+++ TEXTO APRESENTADO
Atriz, diretora e cantora, única travesti no elenco da série brasileira 3%, da Netflix Brasil, artista lança nova música de trabalho sobre sexualidade
“O processo criativo é muito ligado a minha existência, é impossível me imaginar sem ser artista”, diz Marina Mathey, 27 anos. Atriz, diretora e cantora, Marina lançou no último dia 29 de outubro o seu primeiro single, “Monstro“, que aborda a relação de corpos trans com a sexualidade.
Foi durante o processo de ensaio de um espetáculo na EAD (Escola de Arte Dramática), da USP (Universidade de São Paulo), onde se graduou, que Marina percebeu que era uma travesti. “Estávamos ensaiando ‘Angústia’, feito a partir do livro de Graciliano Ramos, e a minha ficha caiu: nossa, sou travesti”, narra em entrevista à Ponte.
“Foi um flashback de todas as coisas que sempre propus no teatro, tava ali na minha cara. Tanto que o meu nome vem de uma personagem desse livro do Graciliano. Aí eu fiquei dois anos sem conseguir mostrar minha travestilidade, fui caindo no buraco. Me fechando, com muita crise de pânico, ansiedade, depressão, várias coisas”, lembra.
Leia também: Oscar prova: pessoas trans podem ser interpretadas por… atores trans
Nesse meio tempo, conta Marina, havia uma enorme dificuldade de falar com as pessoas sobre o assunto. “Falei com duas amigas e mais para frente com um amigo aqui, um amigo ali, mas chegou uma hora que não dava mais”. Em 2016, após uma performance feita na Parada LGBT, a artista decidiu contar para todas as pessoas sobre a sua identidade de gênero.
“Posso fazer uma coisa aqui e uma coisa ali, mas o processo artístico é um espaço de pesquisa de mim mesma, pesquisa do mundo”, define.
Do teatro para a Netflix
Desde os 12 anos, Marina Mathey já sabia que nasceu para ser atriz e começou a fazer teatro. Nascida em Americana, interior de SP, veio para capital paulista aos 15 anos para se profissionalizar. Aos 16 anos, em 2010, mudou definitivamente. Teve todo o apoio de sua família para a mudança. “Morei de favor e fiz vários corres para me manter aqui”.
++++++
+++ REGISTROS DO CONJUNTO
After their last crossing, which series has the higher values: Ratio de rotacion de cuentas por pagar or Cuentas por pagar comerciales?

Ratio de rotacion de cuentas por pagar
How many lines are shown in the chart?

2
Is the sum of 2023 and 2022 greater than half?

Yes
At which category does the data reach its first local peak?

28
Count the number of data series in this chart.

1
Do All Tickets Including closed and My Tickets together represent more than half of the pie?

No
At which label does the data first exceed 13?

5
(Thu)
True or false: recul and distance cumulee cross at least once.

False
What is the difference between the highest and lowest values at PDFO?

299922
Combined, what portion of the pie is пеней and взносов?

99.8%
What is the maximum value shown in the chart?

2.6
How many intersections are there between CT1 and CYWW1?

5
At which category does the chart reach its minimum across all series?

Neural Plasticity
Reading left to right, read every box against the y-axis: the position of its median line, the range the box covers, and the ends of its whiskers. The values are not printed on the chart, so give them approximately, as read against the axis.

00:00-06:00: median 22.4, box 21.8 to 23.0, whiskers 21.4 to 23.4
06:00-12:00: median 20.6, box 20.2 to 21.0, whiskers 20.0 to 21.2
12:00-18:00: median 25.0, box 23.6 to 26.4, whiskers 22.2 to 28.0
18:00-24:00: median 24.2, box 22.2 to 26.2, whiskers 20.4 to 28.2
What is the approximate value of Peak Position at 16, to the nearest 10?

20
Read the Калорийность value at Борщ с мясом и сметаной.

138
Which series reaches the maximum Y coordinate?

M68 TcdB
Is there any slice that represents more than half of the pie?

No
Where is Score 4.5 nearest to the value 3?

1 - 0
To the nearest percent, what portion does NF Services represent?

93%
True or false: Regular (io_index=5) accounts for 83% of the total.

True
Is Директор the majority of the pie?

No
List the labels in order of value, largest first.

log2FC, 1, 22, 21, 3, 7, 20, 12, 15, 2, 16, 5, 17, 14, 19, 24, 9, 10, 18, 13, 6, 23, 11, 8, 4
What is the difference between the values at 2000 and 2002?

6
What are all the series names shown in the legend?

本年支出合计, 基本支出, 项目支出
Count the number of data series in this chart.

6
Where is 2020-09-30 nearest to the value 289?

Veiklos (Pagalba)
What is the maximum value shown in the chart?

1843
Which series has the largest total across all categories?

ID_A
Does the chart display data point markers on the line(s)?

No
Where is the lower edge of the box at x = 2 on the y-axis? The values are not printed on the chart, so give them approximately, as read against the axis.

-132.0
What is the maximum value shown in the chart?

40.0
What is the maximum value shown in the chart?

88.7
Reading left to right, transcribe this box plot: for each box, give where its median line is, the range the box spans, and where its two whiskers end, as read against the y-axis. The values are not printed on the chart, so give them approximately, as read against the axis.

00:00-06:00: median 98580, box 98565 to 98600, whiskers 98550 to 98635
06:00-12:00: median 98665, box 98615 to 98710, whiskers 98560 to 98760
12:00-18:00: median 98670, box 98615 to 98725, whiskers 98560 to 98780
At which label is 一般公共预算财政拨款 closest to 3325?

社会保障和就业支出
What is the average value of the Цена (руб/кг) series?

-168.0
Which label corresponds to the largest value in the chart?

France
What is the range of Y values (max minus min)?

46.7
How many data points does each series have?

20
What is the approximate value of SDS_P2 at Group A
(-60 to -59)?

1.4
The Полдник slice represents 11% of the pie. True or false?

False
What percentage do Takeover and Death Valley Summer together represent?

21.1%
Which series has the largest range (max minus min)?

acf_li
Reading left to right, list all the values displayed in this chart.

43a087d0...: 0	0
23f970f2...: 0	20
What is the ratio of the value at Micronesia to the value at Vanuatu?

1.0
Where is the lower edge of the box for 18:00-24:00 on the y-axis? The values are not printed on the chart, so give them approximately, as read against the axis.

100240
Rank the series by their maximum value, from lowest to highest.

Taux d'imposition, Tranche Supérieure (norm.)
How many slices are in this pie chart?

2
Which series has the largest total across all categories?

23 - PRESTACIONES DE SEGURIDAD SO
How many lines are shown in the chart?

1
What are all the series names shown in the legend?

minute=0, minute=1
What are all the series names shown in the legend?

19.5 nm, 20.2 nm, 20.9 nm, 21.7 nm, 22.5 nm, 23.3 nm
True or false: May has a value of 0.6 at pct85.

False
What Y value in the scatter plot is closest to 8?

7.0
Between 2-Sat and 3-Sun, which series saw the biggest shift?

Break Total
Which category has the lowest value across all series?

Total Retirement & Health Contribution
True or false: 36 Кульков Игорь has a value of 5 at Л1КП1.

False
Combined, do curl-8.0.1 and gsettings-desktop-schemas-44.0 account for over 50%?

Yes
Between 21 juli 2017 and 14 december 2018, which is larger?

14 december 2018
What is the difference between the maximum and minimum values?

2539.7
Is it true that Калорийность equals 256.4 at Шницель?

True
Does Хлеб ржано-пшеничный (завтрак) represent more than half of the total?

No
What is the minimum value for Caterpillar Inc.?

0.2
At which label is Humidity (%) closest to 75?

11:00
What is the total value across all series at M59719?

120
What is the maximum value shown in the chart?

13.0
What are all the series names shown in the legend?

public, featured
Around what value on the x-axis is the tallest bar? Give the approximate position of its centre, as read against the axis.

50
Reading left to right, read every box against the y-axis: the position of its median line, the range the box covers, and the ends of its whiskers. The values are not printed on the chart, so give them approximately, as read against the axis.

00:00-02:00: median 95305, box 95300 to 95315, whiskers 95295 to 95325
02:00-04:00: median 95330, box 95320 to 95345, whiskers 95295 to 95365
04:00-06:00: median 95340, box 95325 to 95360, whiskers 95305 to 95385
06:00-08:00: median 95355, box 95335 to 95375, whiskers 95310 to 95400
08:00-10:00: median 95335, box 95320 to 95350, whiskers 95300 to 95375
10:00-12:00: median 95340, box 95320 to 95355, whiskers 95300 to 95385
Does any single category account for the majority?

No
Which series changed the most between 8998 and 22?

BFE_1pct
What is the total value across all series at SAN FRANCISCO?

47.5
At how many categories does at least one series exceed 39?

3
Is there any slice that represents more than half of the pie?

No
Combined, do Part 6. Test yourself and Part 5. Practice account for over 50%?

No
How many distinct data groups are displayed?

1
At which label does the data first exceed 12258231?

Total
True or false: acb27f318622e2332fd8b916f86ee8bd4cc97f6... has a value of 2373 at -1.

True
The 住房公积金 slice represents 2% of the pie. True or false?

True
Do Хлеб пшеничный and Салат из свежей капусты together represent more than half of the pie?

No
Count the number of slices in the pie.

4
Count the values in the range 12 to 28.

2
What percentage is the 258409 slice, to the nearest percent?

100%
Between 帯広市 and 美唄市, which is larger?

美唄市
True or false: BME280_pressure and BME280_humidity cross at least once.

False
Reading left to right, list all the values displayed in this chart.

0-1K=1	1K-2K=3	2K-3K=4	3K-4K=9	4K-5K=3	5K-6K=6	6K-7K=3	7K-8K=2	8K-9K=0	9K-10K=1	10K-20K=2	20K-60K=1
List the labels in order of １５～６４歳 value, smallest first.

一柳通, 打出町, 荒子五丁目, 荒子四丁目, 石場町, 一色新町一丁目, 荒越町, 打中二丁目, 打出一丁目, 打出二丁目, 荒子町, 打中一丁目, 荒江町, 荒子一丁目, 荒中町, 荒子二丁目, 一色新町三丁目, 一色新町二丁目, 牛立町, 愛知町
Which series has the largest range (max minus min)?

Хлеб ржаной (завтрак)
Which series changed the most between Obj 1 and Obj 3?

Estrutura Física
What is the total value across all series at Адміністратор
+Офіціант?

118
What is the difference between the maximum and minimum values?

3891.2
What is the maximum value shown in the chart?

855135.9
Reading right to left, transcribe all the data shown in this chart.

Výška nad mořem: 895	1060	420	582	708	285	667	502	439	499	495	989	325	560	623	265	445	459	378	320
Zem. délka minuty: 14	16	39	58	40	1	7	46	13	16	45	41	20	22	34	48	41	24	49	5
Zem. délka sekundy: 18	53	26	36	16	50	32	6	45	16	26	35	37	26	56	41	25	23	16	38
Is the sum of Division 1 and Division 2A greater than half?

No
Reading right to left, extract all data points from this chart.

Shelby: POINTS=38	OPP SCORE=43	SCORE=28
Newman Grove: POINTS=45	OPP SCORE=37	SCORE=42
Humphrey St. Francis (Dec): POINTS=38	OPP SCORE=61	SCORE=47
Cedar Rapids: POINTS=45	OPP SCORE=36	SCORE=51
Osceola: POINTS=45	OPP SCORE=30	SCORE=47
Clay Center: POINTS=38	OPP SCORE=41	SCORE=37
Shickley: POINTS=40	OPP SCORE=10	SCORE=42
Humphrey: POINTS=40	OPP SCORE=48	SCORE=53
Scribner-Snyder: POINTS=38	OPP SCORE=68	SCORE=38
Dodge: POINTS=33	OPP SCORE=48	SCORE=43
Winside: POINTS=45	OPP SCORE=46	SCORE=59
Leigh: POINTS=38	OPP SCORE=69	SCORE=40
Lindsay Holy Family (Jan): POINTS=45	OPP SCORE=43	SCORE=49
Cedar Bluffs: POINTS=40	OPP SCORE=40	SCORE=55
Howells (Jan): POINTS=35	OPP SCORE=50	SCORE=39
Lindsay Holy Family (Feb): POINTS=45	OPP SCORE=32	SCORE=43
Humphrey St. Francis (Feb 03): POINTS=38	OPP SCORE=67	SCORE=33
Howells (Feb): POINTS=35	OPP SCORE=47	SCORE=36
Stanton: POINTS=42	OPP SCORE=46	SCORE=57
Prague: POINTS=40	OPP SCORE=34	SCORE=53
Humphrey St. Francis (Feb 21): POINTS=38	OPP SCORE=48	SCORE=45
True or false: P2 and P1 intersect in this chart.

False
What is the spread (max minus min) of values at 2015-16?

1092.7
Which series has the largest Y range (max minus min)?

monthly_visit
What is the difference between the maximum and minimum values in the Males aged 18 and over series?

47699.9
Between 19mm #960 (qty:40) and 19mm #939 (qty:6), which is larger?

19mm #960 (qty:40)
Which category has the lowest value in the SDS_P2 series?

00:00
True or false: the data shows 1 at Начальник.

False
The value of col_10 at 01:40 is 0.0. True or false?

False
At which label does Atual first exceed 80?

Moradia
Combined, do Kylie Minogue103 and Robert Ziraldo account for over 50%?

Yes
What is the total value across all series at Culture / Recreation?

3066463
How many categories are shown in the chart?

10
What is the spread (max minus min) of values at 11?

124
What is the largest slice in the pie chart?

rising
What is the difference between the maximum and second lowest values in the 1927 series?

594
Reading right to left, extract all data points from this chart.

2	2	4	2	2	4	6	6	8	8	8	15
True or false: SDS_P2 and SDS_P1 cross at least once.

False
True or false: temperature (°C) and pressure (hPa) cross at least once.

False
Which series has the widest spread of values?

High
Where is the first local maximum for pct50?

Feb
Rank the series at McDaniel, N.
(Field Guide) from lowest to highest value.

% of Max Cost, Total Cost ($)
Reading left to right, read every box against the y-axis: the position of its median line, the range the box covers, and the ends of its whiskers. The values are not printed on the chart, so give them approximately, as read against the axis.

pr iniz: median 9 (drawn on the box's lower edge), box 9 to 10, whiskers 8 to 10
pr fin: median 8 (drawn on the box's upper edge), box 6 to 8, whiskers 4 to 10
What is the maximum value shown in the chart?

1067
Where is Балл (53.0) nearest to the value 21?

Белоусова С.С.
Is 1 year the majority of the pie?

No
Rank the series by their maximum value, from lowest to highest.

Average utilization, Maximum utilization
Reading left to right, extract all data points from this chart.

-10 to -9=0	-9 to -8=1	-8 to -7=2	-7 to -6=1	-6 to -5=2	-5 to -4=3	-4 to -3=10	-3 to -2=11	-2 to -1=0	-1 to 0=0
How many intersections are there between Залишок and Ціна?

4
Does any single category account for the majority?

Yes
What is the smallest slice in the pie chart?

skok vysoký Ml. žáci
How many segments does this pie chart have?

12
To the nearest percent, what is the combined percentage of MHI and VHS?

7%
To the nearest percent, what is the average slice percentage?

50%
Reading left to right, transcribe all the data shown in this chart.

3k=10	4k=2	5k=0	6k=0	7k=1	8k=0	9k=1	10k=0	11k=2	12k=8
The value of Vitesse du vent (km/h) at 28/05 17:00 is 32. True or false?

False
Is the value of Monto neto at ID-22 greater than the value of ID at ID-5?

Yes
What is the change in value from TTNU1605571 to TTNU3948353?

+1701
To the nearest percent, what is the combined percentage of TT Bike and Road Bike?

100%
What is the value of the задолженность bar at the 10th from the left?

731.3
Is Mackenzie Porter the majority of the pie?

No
++++++
PERGUNTAS:
1: Reproduza, sem mudar nada, todo o trecho da matéria sobre Marina Mathey que vai de "Atriz, diretora e cantora, única" até "entrevista à Ponte.".
2: Dê sequência à matéria sobre Marina Mathey, começando logo depois da última frase mostrada.

RESPOSTAS:
1:
Atriz, diretora e cantora, única travesti no elenco da série brasileira 3%, da Netflix Brasil, artista lança nova música de trabalho sobre sexualidade
“O processo criativo é muito ligado a minha existência, é impossível me imaginar sem ser artista”, diz Marina Mathey, 27 anos. Atriz, diretora e cantora, Marina lançou no último dia 29 de outubro o seu primeiro single, “Monstro“, que aborda a relação de corpos trans com a sexualidade.
Foi durante o processo de ensaio de um espetáculo na EAD (Escola de Arte Dramática), da USP (Universidade de São Paulo), onde se graduou, que Marina percebeu que era uma travesti. “Estávamos ensaiando ‘Angústia’, feito a partir do livro de Graciliano Ramos, e a minha ficha caiu: nossa, sou travesti”, narra em entrevista à Ponte.

2:
Depois do curso e de terminar o ensino médio, entrou para a EAD, onde começou a se entender uma pessoa trans. “De certa forma eu precisava sair da EAD para transicionar para não lidar com as várias camadas de violência estrutural. Sempre vivendo no teatro e com um pouco de publicidade”.
Leia também: Coletivo de Artistas Transmasculines: ‘A nossa luta é primeiro por visibilidade’
Pouco antes da transição, Marina fez teste para uma mega produção da Netflix Brasil, que viria a se tornar a primeira produção da filial da gigante do streaming no país. A série 3% é uma distopia de um futuro não tão distante em que a sociedade é dividida em duas: os que merecem ter luxo e os que são abandonados à miséria.
“Eu tinha feito teste antes de transicionar e não rolou. Em 2017 me chamaram de novo porque estava pensando em transicionar uma personagem que ainda não estava na primeira temporada. Eles tinham dúvidas se deixaram o personagem como cis ou se transformariam em um personagem trans. Fiz testes para pessoas com as duas possibilidades e no fim rolou”, conta.
“Entrei e fui até a quarta (e última) temporada, que foi quando minha personagem ganha mais destaque. Foi a primeira vez que eu estive em um set de filmagem com uma estrutura tão grande. Foram três anos seguidos fazendo esse trabalho. Eu saio do 3% muito feliz com o resultado e da Ariel ter crescido, poder virar uma personagem trans vivida por uma atriz trans na Netflix Brasil. É uma série que me abriu portas e me fez amadurecer muito”, comemora.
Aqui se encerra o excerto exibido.